His mother did that infuriating little wave of her hand, suggesting he was making a mountain out of a molehill. ‘You made a very good point,’ she said airily. ‘I do have plans this week, including earning a living. I can’t take time off at this short notice.’
Max’s jaw dropped. ‘You have a job?’
She turned her head to look at him. ‘Why is that so hard to believe? Yes, I have a job. I work for a real estate company in the mornings, helping them dress and present their luxury properties.’
He shook his head, hardly able to believe it.
‘You are straying from the point, Massimo. It is not important where I work, but how we are going to do the best for Sofia.’

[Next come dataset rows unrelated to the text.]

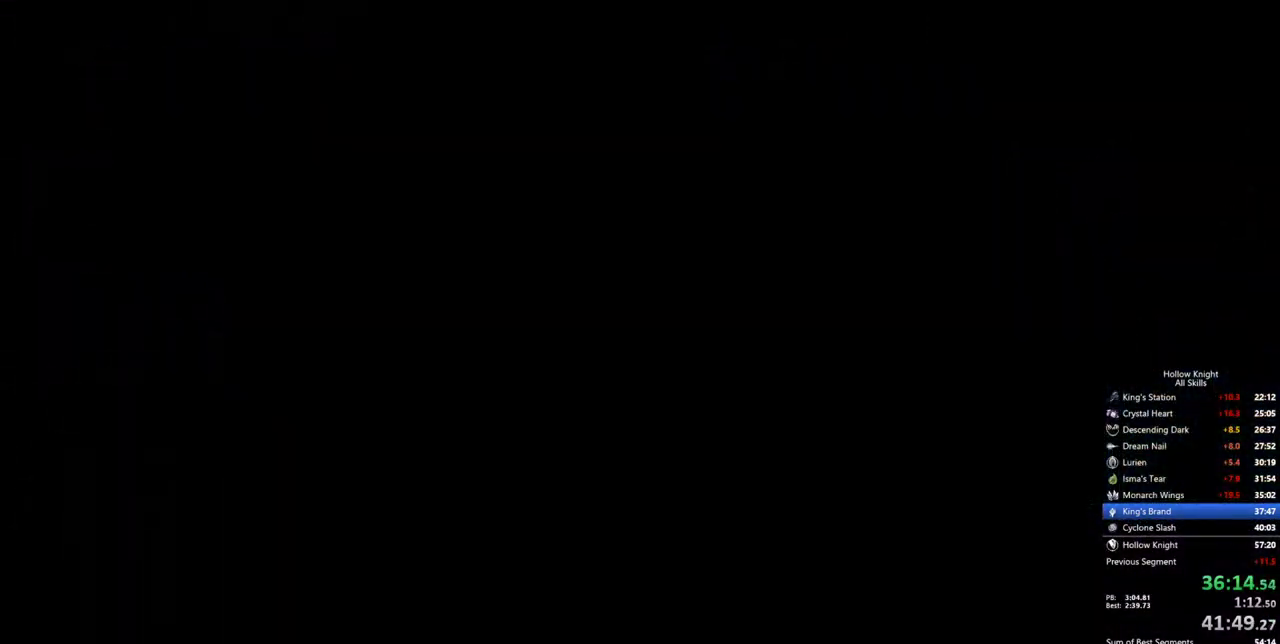
{"keys": [], "events": []}
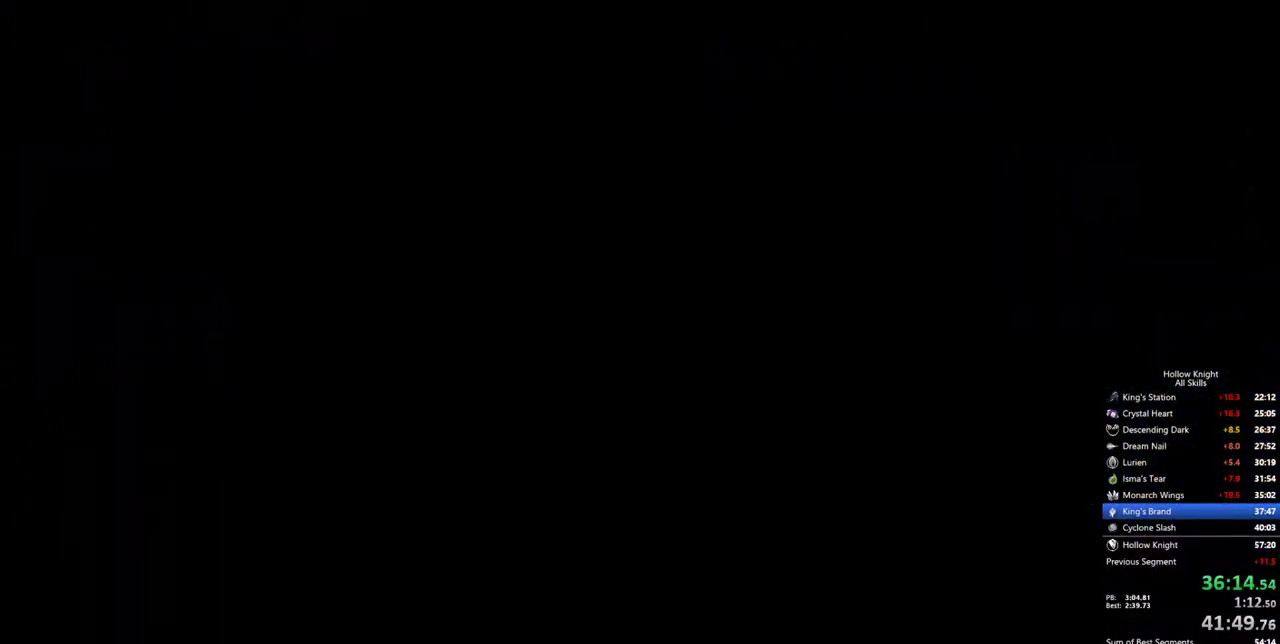
{"keys": [], "events": []}
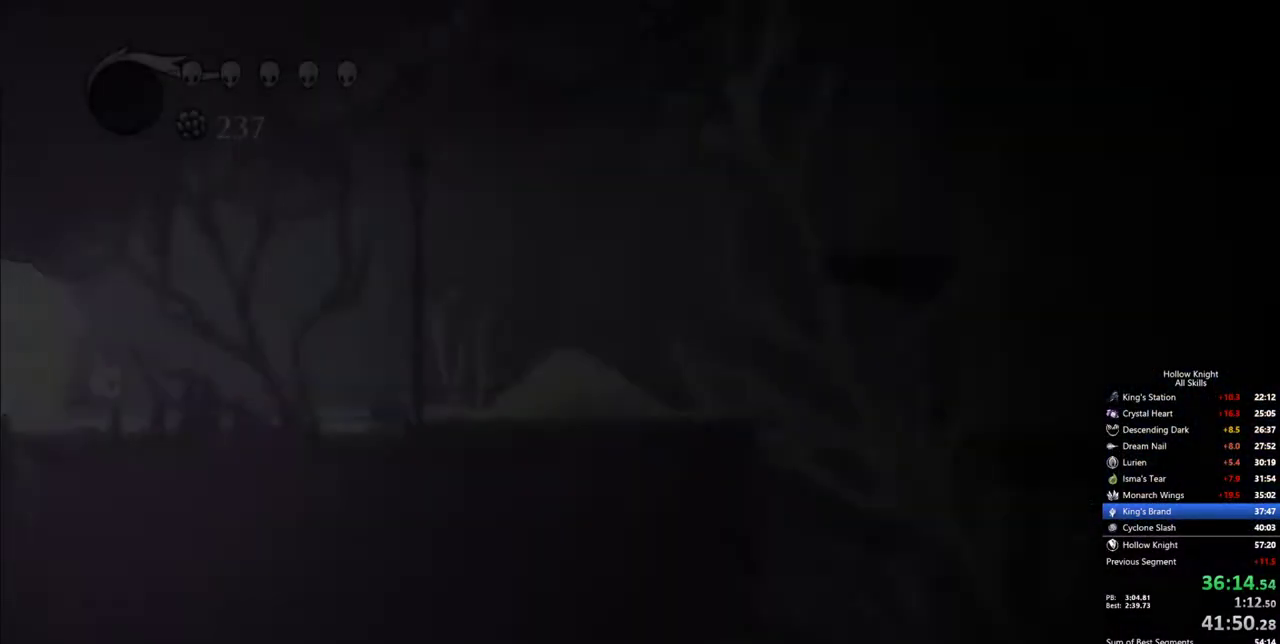
{"keys": [], "events": []}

He frowned. ‘I know that, Mamma. That’s why I came to you in the first place. It just isn’t possible to keep her in London with me. There’s a work issue that’s at a very crucial point and I can’t give her the time and attention she deserves.’
‘You know I adore having Sofia with me, but do you think I keep this place running because money falls from the sky? I also have urgent work to do.’
He shot a glance across at his travelling nanny. She was kneeling on the carpet, helping Sofia build a house out of colourful blocks. Max didn’t know where they’d come from. His mother must have had them stashed away somewhere. ‘But that’s why I brought Ruby.’ He’d thought of everything, made it simple and easy. Why was his mother turning this into a problem when there was none?
‘The poor child is upset and away from her mother. When I’m not here, she needs to be with someone she knows.’
She looked the picture of innocence, perched on the edge of a green damask sofa. The high windows let in the soft light of the May morning, basking her in an almost saintly glow.
‘But she doesn’t know me, either.’
His mother frowned. ‘I thought Gia had said that you were in regular contact now.’
‘We text, mainly,’ he mumbled. ‘And she comes into the city to have lunch every couple of months, but she doesn’t usually bring Sofia with her.’